WRITTEN INSTRUCTION: Put the lines of the material into a numbered list, leaving out any blank lines and the pictures. Begin at the line containing "city: Bauru" and continue through the end of the material.

Records from a data collection:
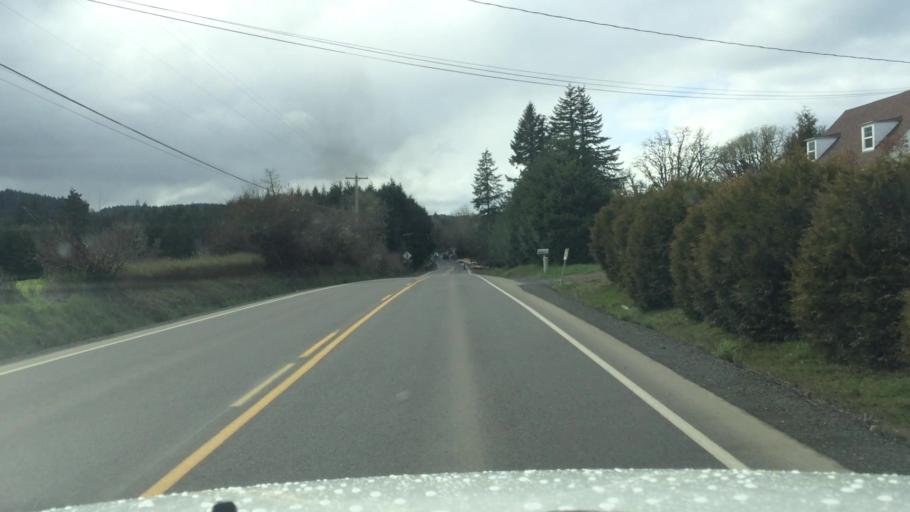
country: US
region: Oregon
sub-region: Polk County
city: Grand Ronde
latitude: 45.0800
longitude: -123.6132
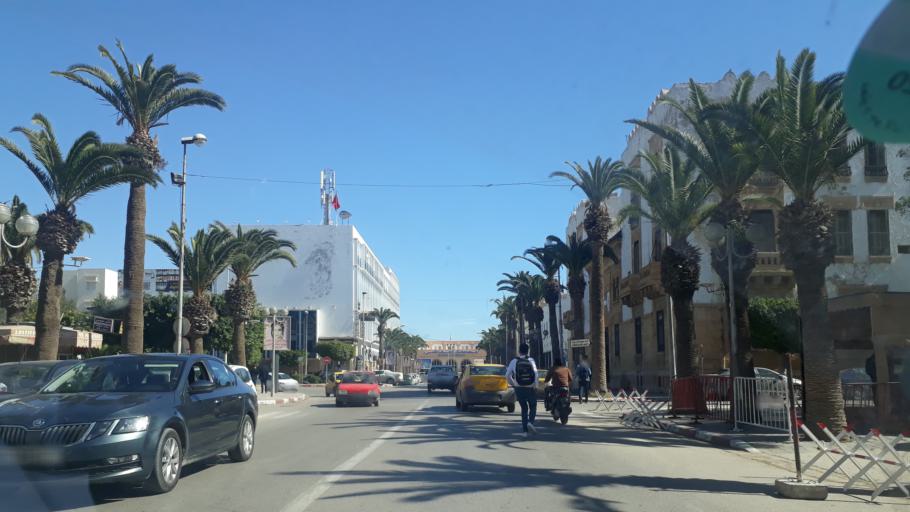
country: TN
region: Safaqis
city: Sfax
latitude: 34.7337
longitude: 10.7653
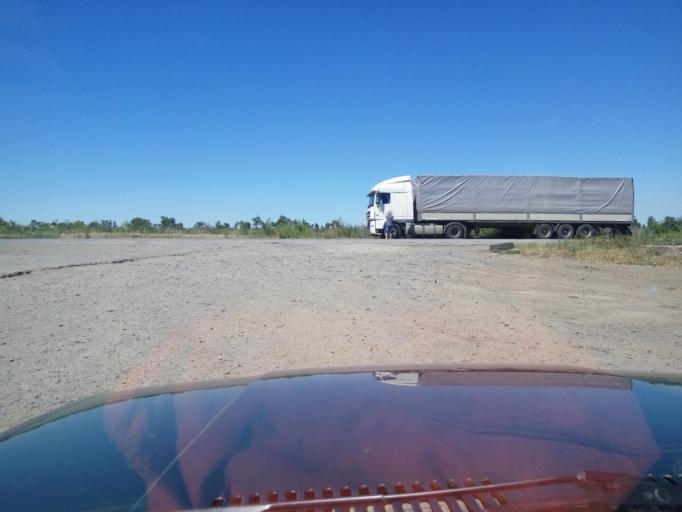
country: RU
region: Rostov
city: Bataysk
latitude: 47.0823
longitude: 39.7442
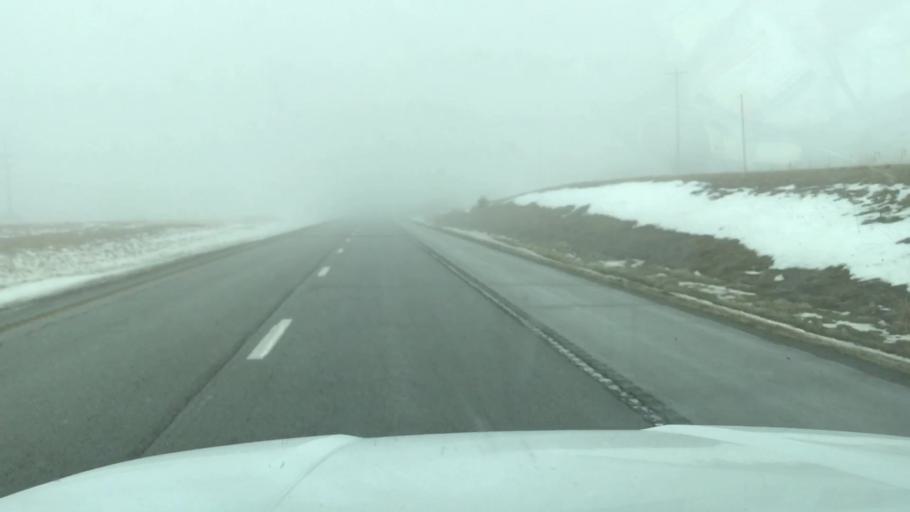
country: US
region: Missouri
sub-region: Clinton County
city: Cameron
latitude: 39.7550
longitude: -94.3082
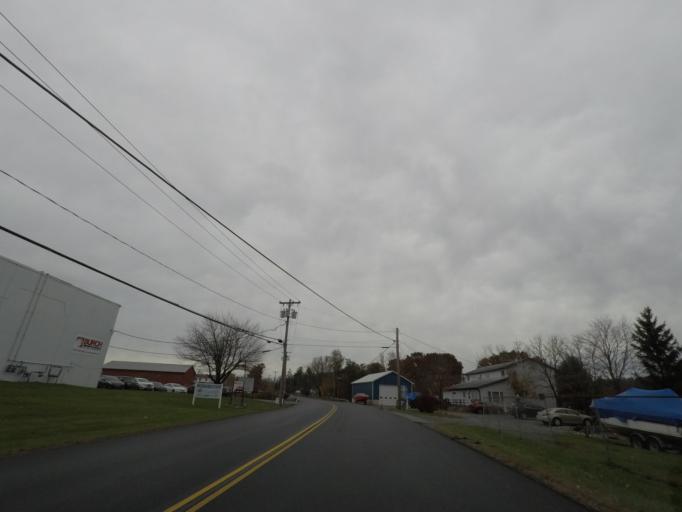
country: US
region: New York
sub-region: Saratoga County
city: Waterford
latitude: 42.8285
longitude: -73.6671
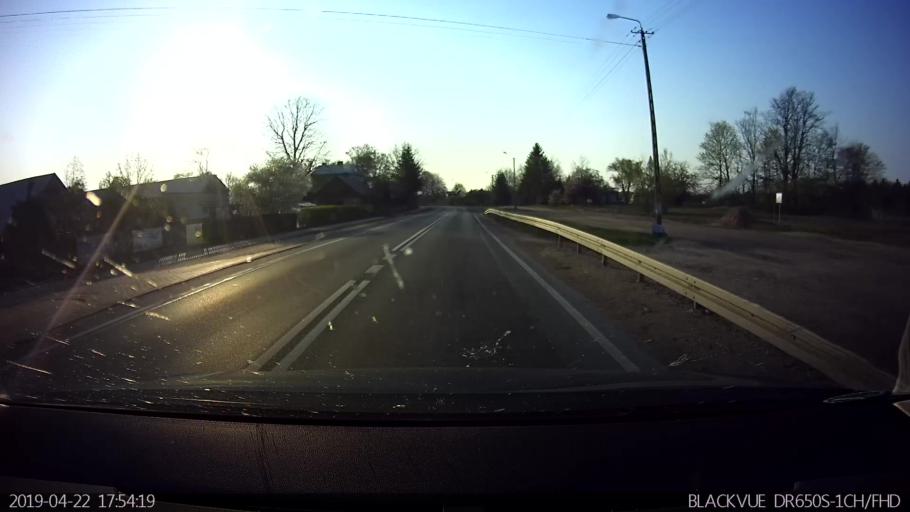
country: PL
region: Masovian Voivodeship
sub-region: Powiat wegrowski
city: Liw
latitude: 52.4566
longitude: 21.9415
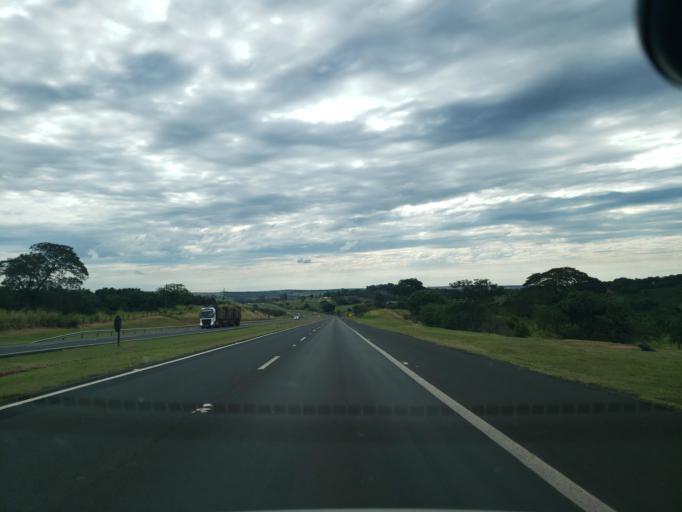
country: BR
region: Sao Paulo
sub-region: Bauru
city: Bauru
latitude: -22.2230
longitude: -49.1639
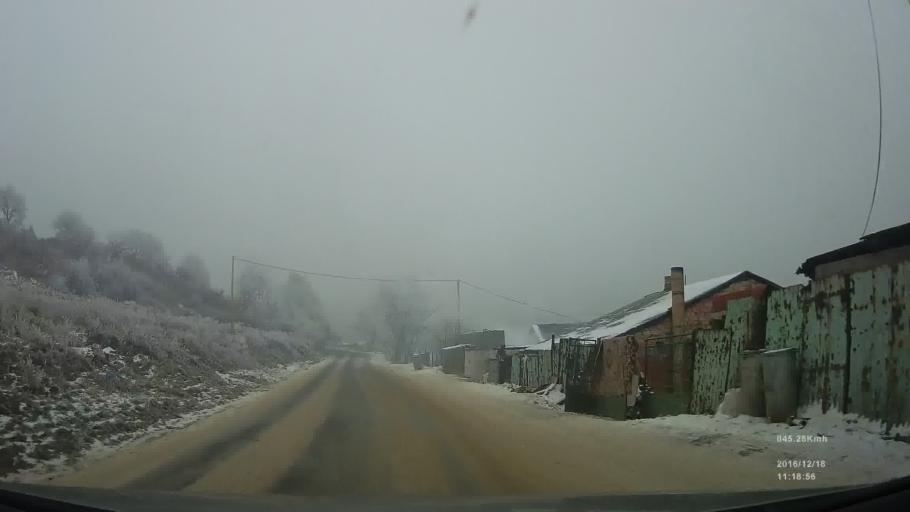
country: SK
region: Presovsky
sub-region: Okres Presov
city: Presov
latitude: 48.9141
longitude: 21.3472
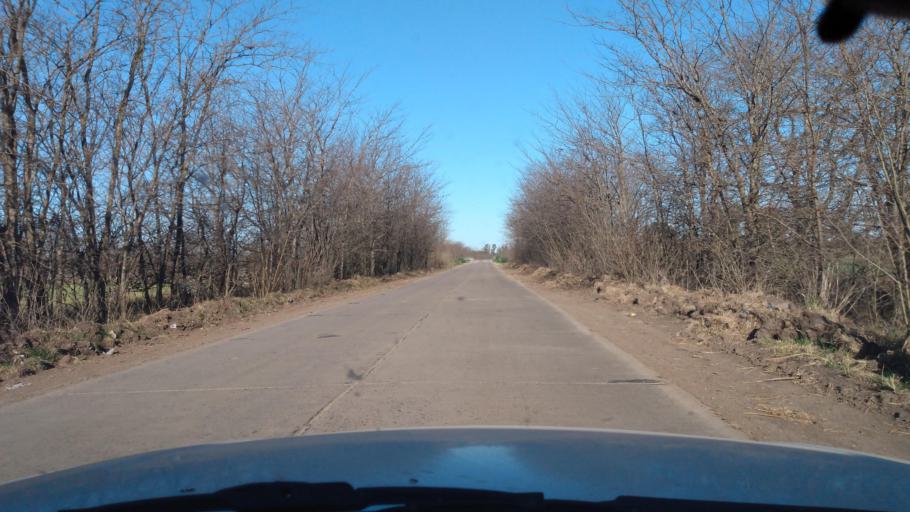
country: AR
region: Buenos Aires
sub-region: Partido de Lujan
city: Lujan
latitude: -34.6161
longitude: -59.2628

COMPLETED EXERCISE:
1. city: Bauru
2. latitude: -22.2230
3. longitude: -49.1639
4. country: SK
5. region: Presovsky
6. sub-region: Okres Presov
7. city: Presov
8. latitude: 48.9141
9. longitude: 21.3472
10. country: AR
11. region: Buenos Aires
12. sub-region: Partido de Lujan
13. city: Lujan
14. latitude: -34.6161
15. longitude: -59.2628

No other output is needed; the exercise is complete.